Nur ein guter Trainer ist ein guter Trainer

Rapids Führung hat in der Winterpause viel dafür investiert, dass es wieder ruhiger rund um den Verein wird. Mit Helmut Schulte wurde ein Sportdirektor engagiert. Mit Branko Boskovic ein Hofmann-Backup installiert. Wie schon vor der Winterpause geschrieben: Die wirklichen Probleme wurden damit nicht gelöst. Die kurzfristigen Transfers kurzfristiger Erfolgsbringer haben aber Tradition in Hütteldorf. Savicevic und Venegoor of Hesselink sind nur zwei Beispiele, wo kurzfristig Klasse importiert werden sollte, langfristig aber nur das Wursteln prolongiert wurde.

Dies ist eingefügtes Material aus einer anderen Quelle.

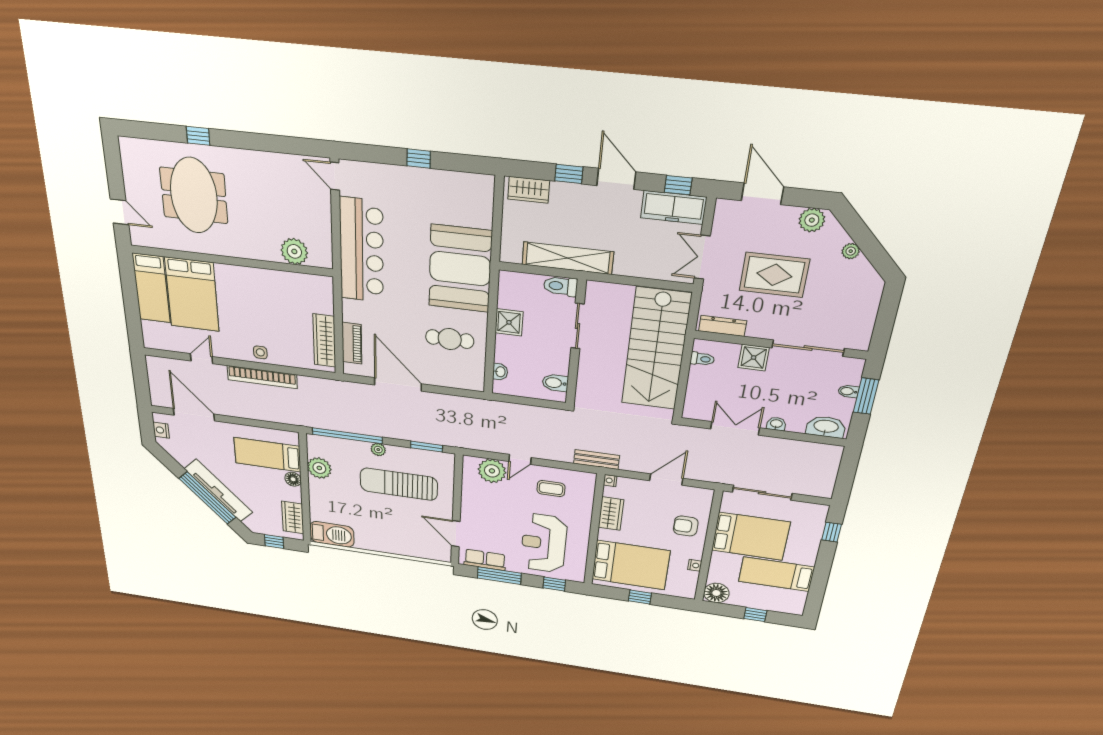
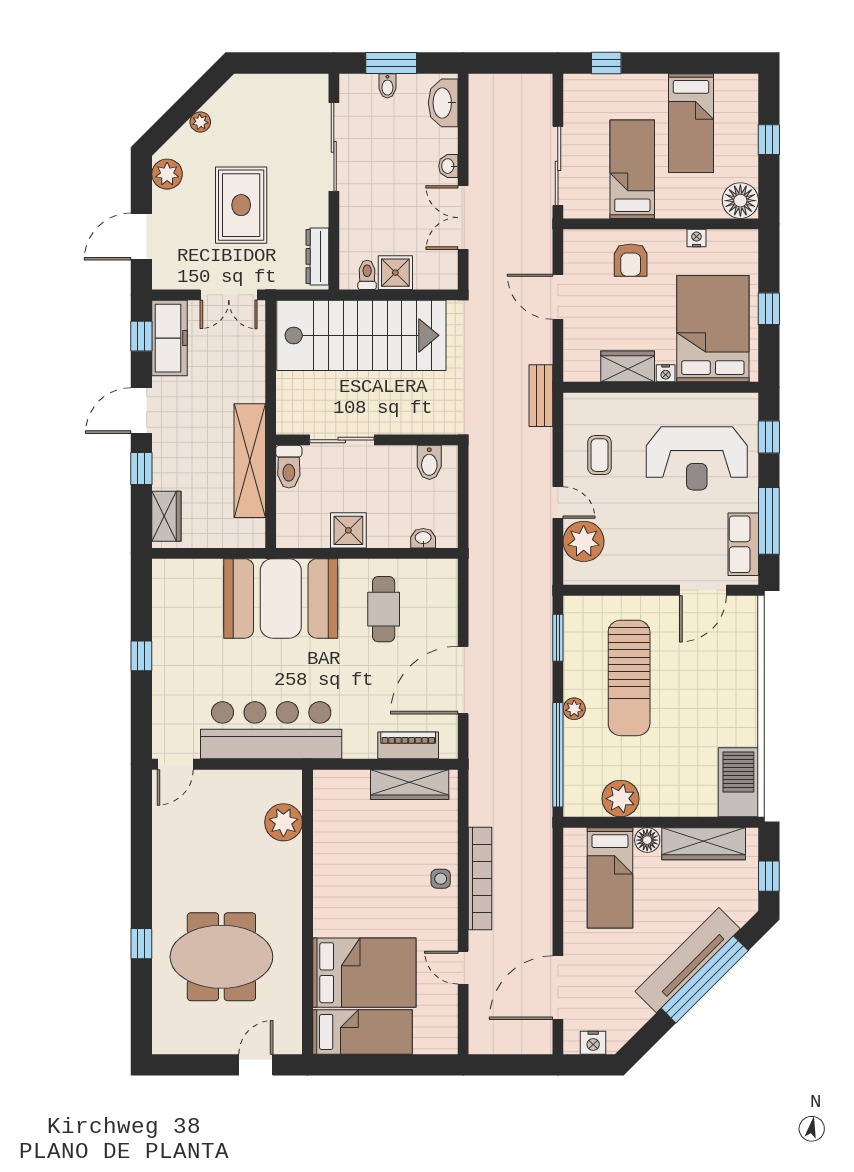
shower: (754, 358) -> (395, 273), moved
nightstand: (610, 481) -> (666, 373), moved
wardrobe: (293, 517) -> (704, 844), width x1.50
bed: (750, 536) -> (632, 169), width x0.67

Auch Boskovic ist nicht mehr als ein Notkauf, um Fans und Öffentlichkeit kurzfristig ruhig zu stellen.

 

Dazu kommt der neue Sportdirektor, der als charmanter Prellbock für Medienvertreter engagiert wurde. Schulte verlängerte in seiner ersten Amtshandlung den Vertrag mit Trainer Schöttel. Mit der Aussage: „Nur ein starker Trainer ist ein guter Trainer." Schulte, der vor allem deshalb geholt wurde, um mit diplomatischen Floskeln Ruhe rund um den Verein zu bringen, scheitert gleich an einer seiner ersten Floskeln. Denn: Nicht vordergründig ein starker Trainer ist ein guter Trainer. Vor allem ein guter Trainer ist ein guter Trainer. Das hat auch Rapid und vor allem der um Ausreden nie verlegene Peter Schöttel noch zu lernen. Als Trainer hat er sich in Hütteldorf nämlich nur wenig weiterentwickelt.